The command starts at the device specified by its device path and walks up the chain of parent devices. For every device that it finds, it displays all possible attributes for the device and its parent devices in the match key format for udev rules.

For more information, see the udevadm(8) manual page.

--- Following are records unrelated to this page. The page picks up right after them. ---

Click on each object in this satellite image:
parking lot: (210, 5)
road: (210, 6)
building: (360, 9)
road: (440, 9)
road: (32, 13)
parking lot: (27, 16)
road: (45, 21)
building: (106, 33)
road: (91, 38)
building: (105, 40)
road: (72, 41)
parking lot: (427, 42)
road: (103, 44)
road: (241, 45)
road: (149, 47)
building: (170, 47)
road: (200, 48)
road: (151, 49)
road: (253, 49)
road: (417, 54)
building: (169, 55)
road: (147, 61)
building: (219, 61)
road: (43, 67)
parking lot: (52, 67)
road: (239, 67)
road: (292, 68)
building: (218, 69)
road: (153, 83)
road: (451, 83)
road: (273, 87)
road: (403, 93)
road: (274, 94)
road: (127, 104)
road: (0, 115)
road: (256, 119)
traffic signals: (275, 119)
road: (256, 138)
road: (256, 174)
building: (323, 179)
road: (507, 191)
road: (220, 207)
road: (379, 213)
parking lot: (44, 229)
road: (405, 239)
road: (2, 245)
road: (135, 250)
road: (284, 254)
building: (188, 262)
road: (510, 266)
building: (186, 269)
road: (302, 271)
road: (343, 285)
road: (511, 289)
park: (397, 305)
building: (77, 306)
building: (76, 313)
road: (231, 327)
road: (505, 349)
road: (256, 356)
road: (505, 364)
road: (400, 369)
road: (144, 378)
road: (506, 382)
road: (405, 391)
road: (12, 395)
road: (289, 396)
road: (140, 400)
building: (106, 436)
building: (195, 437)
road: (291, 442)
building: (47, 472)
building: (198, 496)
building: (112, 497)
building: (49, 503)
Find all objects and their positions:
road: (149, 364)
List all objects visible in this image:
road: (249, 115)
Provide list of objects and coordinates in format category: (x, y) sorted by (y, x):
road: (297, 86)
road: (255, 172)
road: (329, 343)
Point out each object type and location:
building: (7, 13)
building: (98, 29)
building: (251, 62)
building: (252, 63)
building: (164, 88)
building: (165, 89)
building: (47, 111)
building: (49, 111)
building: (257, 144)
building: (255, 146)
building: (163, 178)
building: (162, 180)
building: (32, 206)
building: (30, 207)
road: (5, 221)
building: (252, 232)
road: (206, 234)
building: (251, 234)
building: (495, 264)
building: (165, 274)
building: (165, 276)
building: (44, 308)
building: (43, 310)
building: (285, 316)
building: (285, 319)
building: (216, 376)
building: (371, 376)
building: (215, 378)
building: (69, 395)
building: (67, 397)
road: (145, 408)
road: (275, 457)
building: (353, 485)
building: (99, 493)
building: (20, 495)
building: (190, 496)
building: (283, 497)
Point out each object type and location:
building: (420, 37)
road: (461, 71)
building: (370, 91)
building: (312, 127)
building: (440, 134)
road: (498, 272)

The order in which rules are evaluated is important. Udev processes rules in lexical order. If you want to add your own rules, you need udev to find and evaluate these rules before the default rules.

The following example illustrates how to implement a udev rules file that adds a symbolic link to the disk device /dev/sdb.

1. Create a rule file under /etc/udev/rules.d with a file name such as 10-local.rules that udev will read before any other rules file.

   For example, the following rule in 10-local.rules creates the symbolic link /dev/my_disk, which points to /dev/sdb:

   KERNEL=="sdb", ACTION=="add", SYMLINK="my_disk"

   Listing the device files in /dev shows that udev has not yet applied the rule:

   sudo ls /dev/sd* /dev/my_disk

   ls: cannot access /dev/my_disk: No such file or directory
   /dev/sda  /dev/sda1  /dev/sda2  /dev/sdb

2. To simulate how udev applies its rules to create a device, you can use the udevadm test command with the device path of sdb listed under the /sys/class/block hierarchy, for example:

   sudo udevadm test /sys/class/block/sdb

   calling: test
   version ...
   This program is for debugging only, it does not run any program
   specified by a RUN key. It may show incorrect results, because
   some values may be different, or not available at a simulation run.
   ...
   LINK 'my_disk' /etc/udev/rules.d/10-local.rules:1
   ...
   creating link '/dev/my_disk' to '/dev/sdb'
   creating symlink '/dev/my_disk' to 'sdb
   ...
   ACTION=add
   DEVLINKS=/dev/disk/by-id/ata-VBOX_HARDDISK_VB186e4ce2-f80f170d 
     /dev/disk/by-uuid/a7dc508d-5bcc-4112-b96e-f40b19e369fe 
     /dev/my_disk
   ...

3. Restart the systemd-udevd service:

   sudo systemctl restart systemd-udevd

   After udev processes the rules files, the symbolic link /dev/my_disk has been added:

   sudo ls -F /dev/sd* /dev/my_disk

   /dev/my_disk@  /dev/sda  /dev/sda1  /dev/sda2  /dev/sdb

To undo the changes, remove /etc/udev/rules.d/10-local.rules and /dev/my_disk and run systemctl restart systemd-udevd again.